■ **DOCUMENT TEXT**:
Ethics & Public Policy Center

Obama After the Fall

Published in Commentary Magazine's Contentions Blog on November 3, 2010



After watching President Obama's press conference, Democrats who are still left standing must have been mortified. The depth of his self-delusion was stunning.

To put things in perspective: the Democratic Party just suffered the worst repudiation any political party has since before the middle of the last century. The defeat was staggering in the House (where Republicans will net more than 60 seats), in the Senate (+6 for the GOP), and in races for governorships (where the GOP has a net gain of six, with a couple of contests still outstanding). Republicans also took control of at least 19 legislative chambers and gained more than 500 legislative seats. No region in America, not even the Northeast, was untouched by the Republican wave.

If you listened to the president, though, the “shellacking” was because of process rather than substance. ObamaCare, he assured us, is a sparkling, wondrous law; the only downside to it was the horse-trading that went on to secure its passage. They would be “misreading the election,” the president helpfully informed Republicans, if they decide to “relitigate the arguments of the last two years.”

The message from the voters, according to Obama, is that The Car (to use his beloved, overused analogy), while still in the ditch, is undeniably moving in the right direction. We just have to go faster than we are. Democratic losses can be explained because they lost the optics war: in pursuing so many wise and prudent policies all at once, you see, the hyperactive president and his administration only appeared as if they were profligate spenders and champions of big government. And what Mr. Obama most needs to do, we learned, is to get out of “the bubble” (read: Washington) more than he has. A few more trips to Idaho and Wyoming, it seems, and all would be right with the world once more.

■ **EXERCISES TO COMPLETE**:
A) In the commentary on Obama's post-election press conference, rewrite everything from "Ethics & Public" down to "the Republican wave.", replacing "staggering" with "crushing".
B) Using the commentary on Obama's post-election press conference, decide whether each statement agrees with it, and answer yes or no with the deciding words quoted: (i) Republicans gained more than 500 legislative seats. (ii) The Northeast escaped the Republican wave. (iii) Republicans picked up six Senate seats.
C) Write the next part of the commentary on Obama's post-election press conference, picking up after its final sentence.

■ **RAW DATA**:
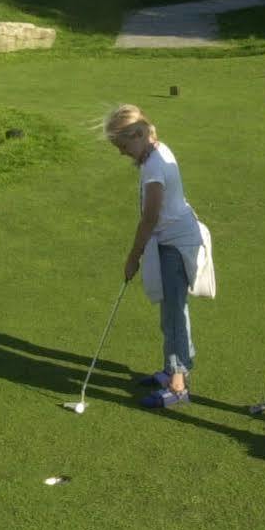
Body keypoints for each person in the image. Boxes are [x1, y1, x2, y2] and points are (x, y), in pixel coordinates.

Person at [105, 105, 213, 409]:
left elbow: (149, 218)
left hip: (177, 245)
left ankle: (178, 384)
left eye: (124, 146)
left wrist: (133, 257)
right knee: (170, 311)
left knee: (175, 313)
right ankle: (170, 369)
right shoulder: (155, 148)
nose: (123, 153)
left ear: (139, 135)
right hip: (171, 239)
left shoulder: (154, 168)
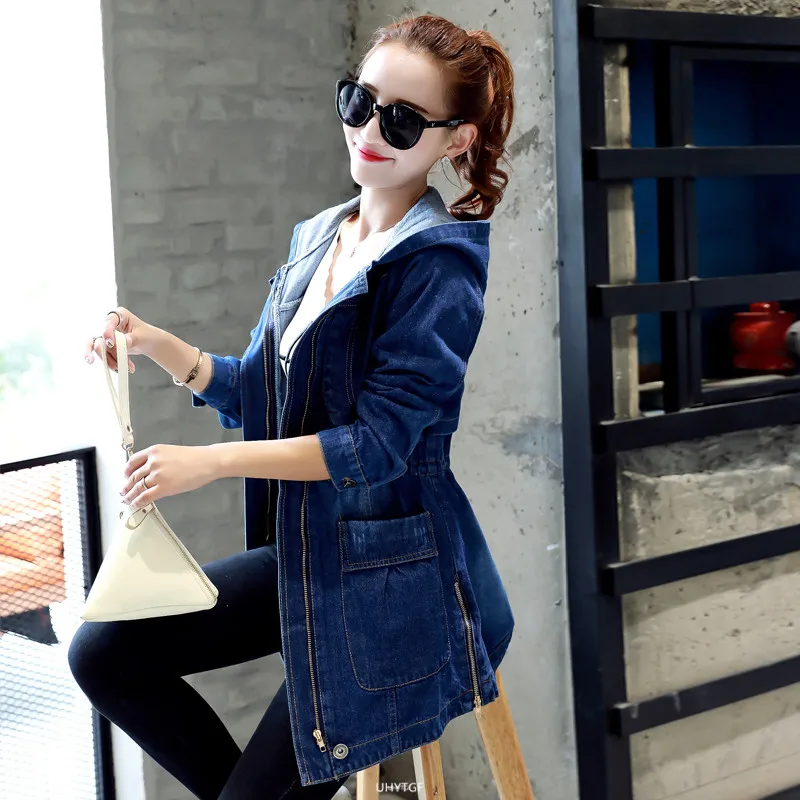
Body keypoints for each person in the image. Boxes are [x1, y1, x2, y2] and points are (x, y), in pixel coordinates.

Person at [69, 13, 516, 800]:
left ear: (457, 139)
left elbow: (376, 446)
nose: (369, 131)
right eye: (359, 102)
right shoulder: (320, 236)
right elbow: (261, 392)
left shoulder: (439, 267)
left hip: (398, 583)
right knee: (102, 653)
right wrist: (156, 343)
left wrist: (211, 464)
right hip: (311, 553)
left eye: (402, 120)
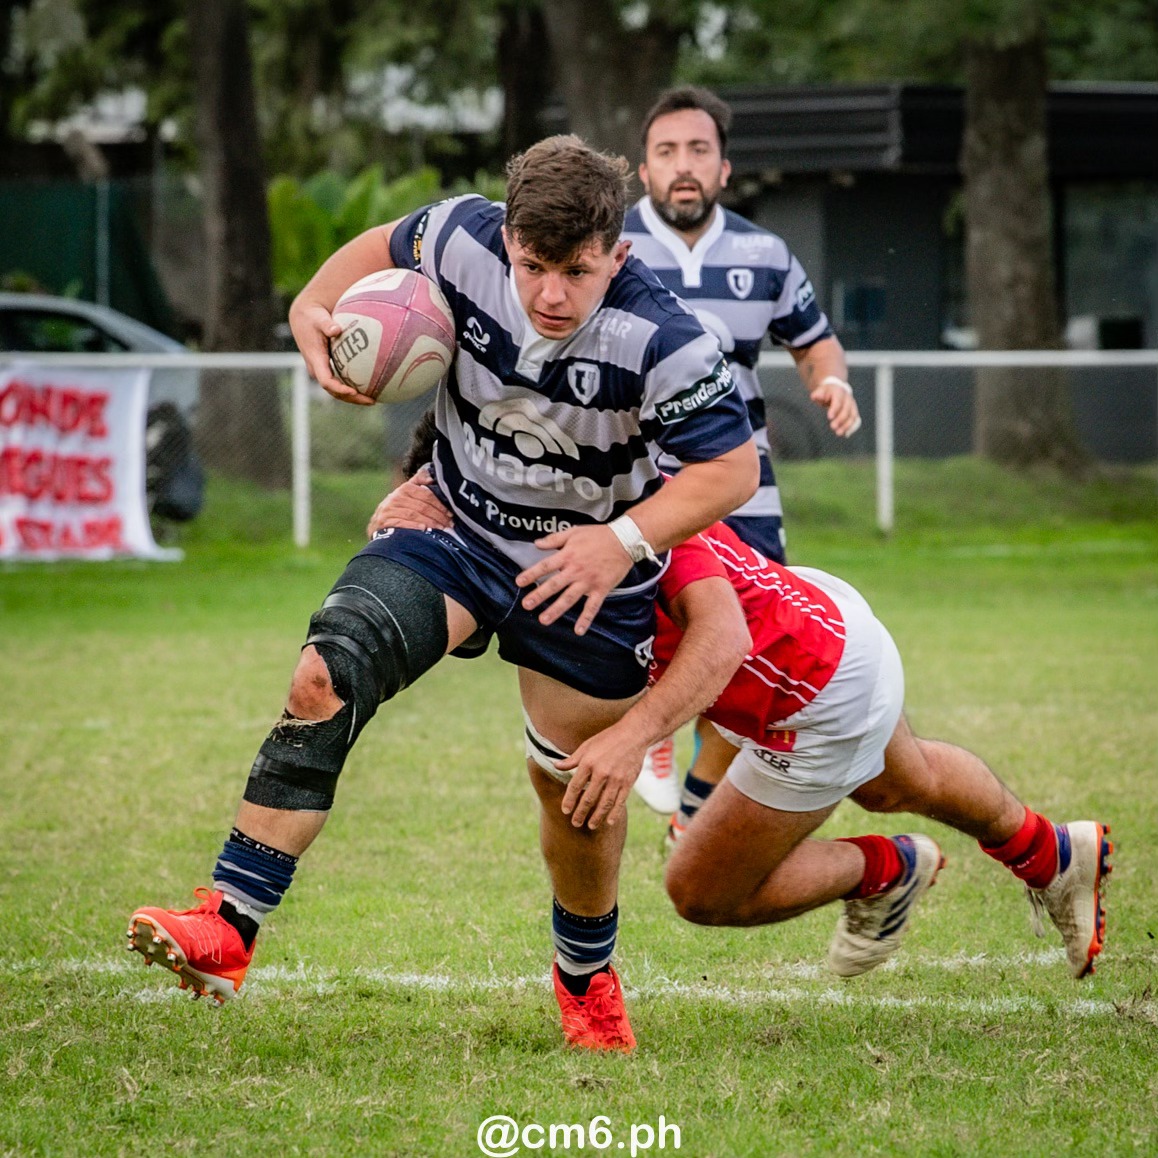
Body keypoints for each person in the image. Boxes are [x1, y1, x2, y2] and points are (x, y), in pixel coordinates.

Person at [125, 136, 759, 1054]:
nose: (549, 294)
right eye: (533, 265)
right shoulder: (463, 235)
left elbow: (729, 470)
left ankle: (585, 978)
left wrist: (619, 543)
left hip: (582, 573)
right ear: (506, 237)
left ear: (616, 255)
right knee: (325, 675)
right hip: (456, 529)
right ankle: (228, 925)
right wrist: (310, 306)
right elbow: (384, 243)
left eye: (577, 272)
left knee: (575, 794)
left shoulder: (663, 338)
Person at [375, 464, 1111, 983]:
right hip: (821, 621)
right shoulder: (581, 485)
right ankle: (1053, 852)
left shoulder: (625, 524)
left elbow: (720, 644)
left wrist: (635, 739)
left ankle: (888, 870)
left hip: (809, 694)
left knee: (700, 893)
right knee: (900, 780)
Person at [624, 86, 862, 818]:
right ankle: (655, 733)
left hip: (742, 493)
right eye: (667, 152)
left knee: (751, 653)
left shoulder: (764, 254)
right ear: (644, 169)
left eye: (699, 150)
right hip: (642, 490)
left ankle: (698, 798)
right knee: (638, 637)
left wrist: (832, 384)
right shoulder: (613, 248)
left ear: (725, 168)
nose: (683, 166)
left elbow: (815, 343)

■ **RESPONSES TO THE EXERCISE**:
A)
Ethics & Public Policy Center

Obama After the Fall

Published in Commentary Magazine's Contentions Blog on November 3, 2010



After watching President Obama's press conference, Democrats who are still left standing must have been mortified. The depth of his self-delusion was stunning.

To put things in perspective: the Democratic Party just suffered the worst repudiation any political party has since before the middle of the last century. The defeat was crushing in the House (where Republicans will net more than 60 seats), in the Senate (+6 for the GOP), and in races for governorships (where the GOP has a net gain of six, with a couple of contests still outstanding). Republicans also took control of at least 19 legislative chambers and gained more than 500 legislative seats. No region in America, not even the Northeast, was untouched by the Republican wave.

B)
(i) Yes: "gained more than 500 legislative seats."
(ii) No: "No region in America, not even the Northeast, was untouched by the Republican wave."
(iii) Yes: "in the Senate (+6 for the GOP)."

C)
And what set of Obama remarks would be complete without the requisite lecturing — in this case, on the importance of “civility in our discourse” and the importance of being able to “disagree without being disagreeable.” This admonition comes after Obama, during the last few days of the campaign, referred to his opponents as “enemies,” hinted that the Tea Party Movement is tinged with racism, charged Republicans with being dishonest, and accused, without a shred of evidence, the Chamber of Commerce of using illegal money to support Republican candidates across the country. But never mind. After his victory in 2008, Obama's message to Republicans was: “I won.” Today, after his party was throttled, Obama's message is: “Come let us reason together.”

What we saw today was less a president than a dogmatist — a man who appears to have an extraordinary capacity to hermetically seal off events and evidence that call into question his governing philosophy, his policies, and his wisdom. The election yesterday was above all a referendum on the president's policies, yet his big takeaway was not to relitigate his agenda. He speaks as if he's a lawyer rather than a lawmaker.

There was, to be sure, a concession here and there, around this edge and that. But one could not come away from Obama's press conference without feeling that there isn't anything substantive he would change about the past two years — that at the core of his problems is the inability of the polity to more fully apprehend his greatness.

“During my four years at Oxford I read hard, and finished with a considerable stock of miscellaneous knowledge,” Lord Tweedsmuir wrote in his memoirs. “That mattered little, but the trend which my mind acquired mattered much. … More and more I became skeptical of dogmas, looking upon them as questions rather than answers. … The limited outlook of my early youth had broadened.”

It is the trend of Obama's mind — rigid, ideological, and self-justifying — that should worry Democrats. The author of one of the worst political debacles in American history seems to have learned almost nothing from it.

Peter Wehner is a senior fellow at the Ethics and Public Policy Center in Washington, D.C. He served in the Bush White House as director of the office of strategic initiatives.